Tudo como na Grécia, toda a gente recebe subsídios para deixar de trabalhar, mas toda a gente, como não podia deixar de ser, continua a consumir. De onde é que vem o dinheiro? De subsídios, a fundo perdido, e de créditos externos.
Ninguém se preocupou com as contas para o futuro. Agora é preciso pagar!
Quanto aos índices de notação financeira que, de certo modo nos vêm chocando, em minha opinião, a culpa nem é tanto das ditas agências de rating, mas mais dos nossos locutores, dos nossos pivots de televisão, que parece de mais nada saberem falar se não de lixo. É de todo deplorável a forma como certos locutores se apresentam na televisão com tão baixo nível de linguagem.
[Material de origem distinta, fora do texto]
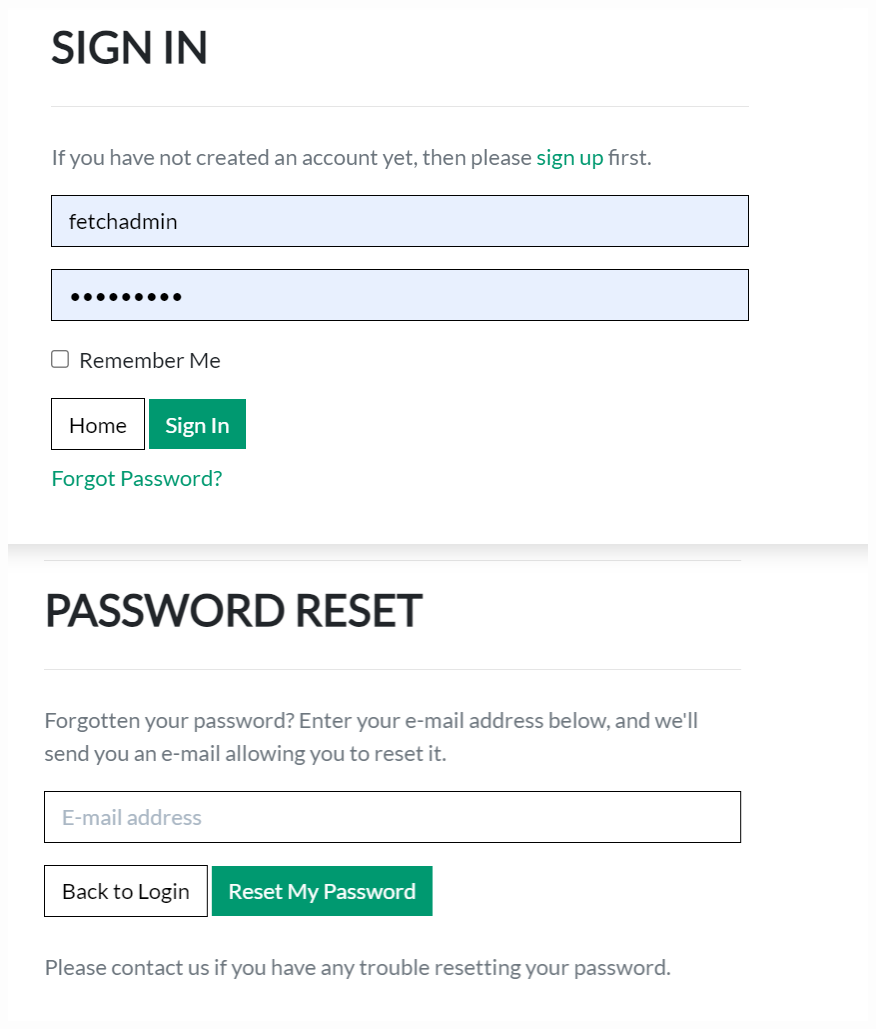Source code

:  <img src="https://github.com/leec313/Fetch-and-Feast/blob/main/readme-images/login.png?raw=true" alt="login">
</div>
<div align="center">
 <img src="https://github.com/leec313/Fetch-and-Feast/blob/main/readme-images/password.png?raw=true" alt="password">
</div>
De facto, na terminologia financeira, e na língua inglesa, quando um activo financeiro desce abaixo de determinado valor, esse activo é designado por “junk”. Ora, se formos ao dicionário, “junk” pode ser traduzido por várias palavras de português, e a hipótese de lixo aparece em quinto lugar depois de “rebotalho”, “refugo”, “sucata”, “farrapos” e depois, sim, em quinto lugar, a hipótese de lixo. Os locutores das nossas televisões gostam muito de encher a boca com lixo. O problema será deles!
Não pretendo, de modo algum, sugerir que a dívida soberana portuguesa seja algo de bom, nem carne da perna, nem carne do pé. É dívida e não é grande coisa, não passará, em boa verdade, de uma qualquer sucata, um qualquer refugo, mas, tenham lá paciência, acabem com a designação de “lixo”.
Um destes dias, passava junto da Escola Secundária da Maia, que está incluída naquele grupo de escolas que foram remodeladas, reconstruídas, tudo de novo e com muito bom gosto, sobretudo no que respeita à preservação dos espaços verdes, continua um autêntico bosque, com muitas e variadas espécies arbóreas com predomínio de plátanos e choupos de grande porte.
Reparei no painel onde, entre outras informações, está escrito o montante do investimento e as componentes do financiamento. Tomei nota dos valores: Custo total da obra € 16.543.368,00; comparticipação comunitária € 14.061.863,00. Fiz as contas e cheguei à conclusão de que a comparticipação comunitária foi de 85% (oitenta e cinco por cento).
Eu não sei quem é que financia, mas concordo que, se de facto são a Alemanha e a França, os maiores contribuintes líquidos para aquele montante de fundos, eles tem razões de sobra para exigir que, nós, os tais que gostamos bastante de praia, deveremos trabalhar um pouco mais.